---- SOURCE EXTRACT

In recent years, some people questioned the value of mammograms, a noninvasive screening that has saved hundreds of thousands of lives. While mammograms aren’t always perfect, their importance can’t be understated: Your mammogram might save your life.
If you need some convincing that your mammogram is worth 30 minutes of your time and a few moments of discomfort, here are five tips from Emily Albright, MD, a breast surgeon at MU Health Care's Ellis Fischel Cancer Center.
Mammograms lower the risk of breast cancer deaths
Mammograms reduce your risk of dying from breast cancer by about 30%. Breast cancers detected through mammograms often can’t be felt during a self-exam because cancers can grow for up to two years before you feel a lump.
Early stage cancers have more treatment options, including less invasive surgeries. These cancers also have better five-year survival rates. Women with cancer that hasn't spread outside the breast have a survival rate of 99%, according to the American Cancer Society. Women with breast cancers that have spread to nearby structures or lymph nodes have a survival rate of 86%. These are the types of cancers that mammograms can catch that you may not notice.
Your family history isn’t a good predictor of breast cancer risk
Some women who have no family history of breast cancer might think they can skip their mammograms. However, 80% of women who are diagnosed with breast cancer have no family history at all, according to the American Cancer Society.
Mammograms are safe
Some women worry that the radiation in mammograms may increase their risk for cancer. However, mammograms use less radiation than chest X-rays and expose you to only about a tenth of the amount of radiation you are exposed to in nature.

--------
---- STUDY MATERIAL

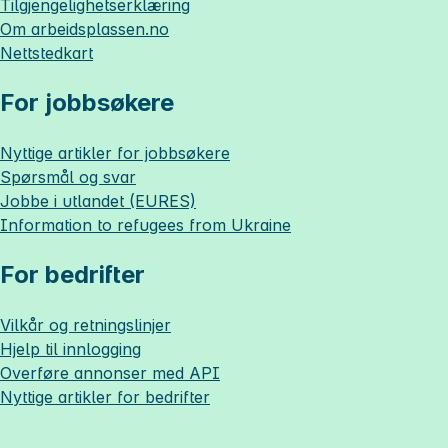
Tilgjengelighetserklæring
Om
arbeidsplassen.no
Nettstedkart
For jobbsøkere
Nyttige artikler for jobbsøkere
Spørsmål og svar
Jobbe i utlandet (EURES)
Information to refugees from Ukraine
For bedrifter
Vilkår og retningslinjer
Hjelp til innlogging
Overføre annonser med API
Nyttige artikler for bedrifter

--------

**EXPLORE THE MATERIAL**
[1] Please repeat a passage from the mammogram article word for word, starting with "Early stage cancers" and going on through "may not notice.".
[2] Translate this sentence from the mammogram article into Spanish: "Early stage cancers have more treatment options, including less invasive surgeries."
[3] According to the mammogram article, by about how much do mammograms reduce the risk of dying from breast cancer?
The rows come from a separate source.

**ANSWERS TO THE EXERCISE**
[1]
Early stage cancers have more treatment options, including less invasive surgeries. These cancers also have better five-year survival rates. Women with cancer that hasn't spread outside the breast have a survival rate of 99%, according to the American Cancer Society. Women with breast cancers that have spread to nearby structures or lymph nodes have a survival rate of 86%. These are the types of cancers that mammograms can catch that you may not notice.

[2] Los cánceres en etapa temprana tienen más opciones de tratamiento, incluidas cirugías menos invasivas.

[3] By about 30%.